Alex Maxwell Findlater;44815 wrote:

Very few patents of arms survive in Scotland from before the C19. The first volume of the Register does not copy out the actual words of the patent. The second volume started in 1803/4, but I have to admit that I have only looked at the first volume, for historical purposes, and later volumes which have entries which interest me for other reasons.
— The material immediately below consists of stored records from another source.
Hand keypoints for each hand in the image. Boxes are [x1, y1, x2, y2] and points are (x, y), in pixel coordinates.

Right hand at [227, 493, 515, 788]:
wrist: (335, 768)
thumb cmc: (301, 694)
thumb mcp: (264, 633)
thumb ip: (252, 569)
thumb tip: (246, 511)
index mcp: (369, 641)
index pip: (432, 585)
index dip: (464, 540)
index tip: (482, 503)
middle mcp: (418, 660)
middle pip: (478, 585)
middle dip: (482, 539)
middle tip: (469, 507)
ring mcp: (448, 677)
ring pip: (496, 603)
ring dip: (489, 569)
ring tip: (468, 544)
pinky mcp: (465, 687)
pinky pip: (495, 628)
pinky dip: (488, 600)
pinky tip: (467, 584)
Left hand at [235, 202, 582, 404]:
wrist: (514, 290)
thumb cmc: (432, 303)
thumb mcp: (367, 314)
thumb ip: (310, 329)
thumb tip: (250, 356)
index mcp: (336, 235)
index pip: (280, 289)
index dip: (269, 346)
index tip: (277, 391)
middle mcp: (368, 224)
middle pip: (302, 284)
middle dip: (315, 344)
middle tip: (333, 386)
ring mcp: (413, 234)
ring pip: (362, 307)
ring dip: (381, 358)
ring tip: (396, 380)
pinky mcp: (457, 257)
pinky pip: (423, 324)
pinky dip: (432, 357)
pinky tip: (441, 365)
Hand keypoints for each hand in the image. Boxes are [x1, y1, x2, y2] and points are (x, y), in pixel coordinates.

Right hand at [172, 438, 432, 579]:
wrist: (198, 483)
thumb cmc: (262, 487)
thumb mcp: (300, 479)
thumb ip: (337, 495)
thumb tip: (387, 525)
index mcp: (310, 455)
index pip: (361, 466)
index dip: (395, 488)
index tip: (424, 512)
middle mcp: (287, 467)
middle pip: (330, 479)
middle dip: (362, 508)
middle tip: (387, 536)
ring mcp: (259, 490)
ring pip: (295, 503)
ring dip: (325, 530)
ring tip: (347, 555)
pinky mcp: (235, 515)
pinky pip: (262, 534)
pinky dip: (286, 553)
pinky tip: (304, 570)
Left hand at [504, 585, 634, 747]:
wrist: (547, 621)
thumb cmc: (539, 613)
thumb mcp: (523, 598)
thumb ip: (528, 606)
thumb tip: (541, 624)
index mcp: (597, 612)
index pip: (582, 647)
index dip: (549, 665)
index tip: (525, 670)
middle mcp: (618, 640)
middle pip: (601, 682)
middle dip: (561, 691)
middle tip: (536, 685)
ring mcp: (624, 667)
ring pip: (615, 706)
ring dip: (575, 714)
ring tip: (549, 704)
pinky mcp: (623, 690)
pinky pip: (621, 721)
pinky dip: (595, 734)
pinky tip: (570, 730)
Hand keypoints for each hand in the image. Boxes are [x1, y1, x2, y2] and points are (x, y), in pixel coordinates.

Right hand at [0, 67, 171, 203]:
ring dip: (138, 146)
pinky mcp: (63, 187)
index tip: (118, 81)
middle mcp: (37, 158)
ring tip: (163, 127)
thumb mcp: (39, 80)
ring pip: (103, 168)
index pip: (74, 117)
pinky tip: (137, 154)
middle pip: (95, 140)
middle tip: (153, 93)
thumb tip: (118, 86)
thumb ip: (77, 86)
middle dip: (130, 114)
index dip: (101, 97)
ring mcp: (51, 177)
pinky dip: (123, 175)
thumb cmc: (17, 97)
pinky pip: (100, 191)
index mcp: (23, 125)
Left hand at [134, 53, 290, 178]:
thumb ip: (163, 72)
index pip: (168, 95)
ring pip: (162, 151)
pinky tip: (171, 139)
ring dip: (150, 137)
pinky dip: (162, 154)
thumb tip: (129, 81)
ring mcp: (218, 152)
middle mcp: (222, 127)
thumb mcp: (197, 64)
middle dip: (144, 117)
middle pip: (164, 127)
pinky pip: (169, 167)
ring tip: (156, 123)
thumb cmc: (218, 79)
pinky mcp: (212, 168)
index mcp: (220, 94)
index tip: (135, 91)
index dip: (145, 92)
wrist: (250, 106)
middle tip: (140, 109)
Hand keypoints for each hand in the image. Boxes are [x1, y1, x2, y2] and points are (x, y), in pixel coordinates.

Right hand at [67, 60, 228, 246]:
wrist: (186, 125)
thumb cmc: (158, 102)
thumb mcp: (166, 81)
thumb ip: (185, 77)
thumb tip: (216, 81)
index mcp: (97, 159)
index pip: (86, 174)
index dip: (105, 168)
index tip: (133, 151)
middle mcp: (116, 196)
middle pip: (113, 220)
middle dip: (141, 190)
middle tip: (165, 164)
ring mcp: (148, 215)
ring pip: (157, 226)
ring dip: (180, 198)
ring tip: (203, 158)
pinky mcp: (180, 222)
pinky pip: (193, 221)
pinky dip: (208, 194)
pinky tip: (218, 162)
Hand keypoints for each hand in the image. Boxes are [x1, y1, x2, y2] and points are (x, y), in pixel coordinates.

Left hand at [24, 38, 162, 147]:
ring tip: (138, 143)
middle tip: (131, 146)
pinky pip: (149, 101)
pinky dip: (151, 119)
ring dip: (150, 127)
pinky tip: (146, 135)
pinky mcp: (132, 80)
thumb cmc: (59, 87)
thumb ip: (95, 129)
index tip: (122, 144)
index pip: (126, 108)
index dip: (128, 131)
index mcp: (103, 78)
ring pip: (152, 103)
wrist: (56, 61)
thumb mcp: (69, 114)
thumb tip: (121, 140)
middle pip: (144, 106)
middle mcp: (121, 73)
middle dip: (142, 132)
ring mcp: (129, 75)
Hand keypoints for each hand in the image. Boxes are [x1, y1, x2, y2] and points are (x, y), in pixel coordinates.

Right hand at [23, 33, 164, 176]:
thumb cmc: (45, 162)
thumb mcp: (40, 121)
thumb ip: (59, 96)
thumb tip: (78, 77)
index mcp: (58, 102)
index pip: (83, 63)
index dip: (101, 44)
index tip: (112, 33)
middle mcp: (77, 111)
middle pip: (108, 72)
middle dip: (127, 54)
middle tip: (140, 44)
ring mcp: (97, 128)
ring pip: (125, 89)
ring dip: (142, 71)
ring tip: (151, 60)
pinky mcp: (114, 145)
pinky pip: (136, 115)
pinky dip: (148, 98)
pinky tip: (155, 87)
So when grants first were recorded in their entirety I am not sure.


Francois Velde has the texts of three Scottish patents (two personal and one corporate) from 1567, 1674, and 1859 at http://www.heraldica.org/topics/britain/lyondocs.htm#Patents.  None of them have anything remotely resembling a noblesse clause.  The first follows the blazon with the statement "quhilk he and his posteritie may lefullie beir without reproche (which he and his posterity may lawfully bear without reproach)."  The corresponding phrase in the second (a matriculation to the Royal Burgh of Aberdeen) is "Which Arms above-blazoned, I hereby declare to have been, and to be, the true and unrepealable Signs Armorial of the Burgh Royal above-named."  There is no corresponding closing in the third; the blazon is prefaced with "Know ye therefore that We have devised and do by these presents Assign, Ratify, and Confirm unto the said Sir James Campbell, Knight, and his Descendants, to bear and use in all time coming, with due and proper differences, according to the Laws of Arms, the following Ensigns-Armorial…," with nothing following the blazon other than the standard testimonium (in witness whereof, etc.).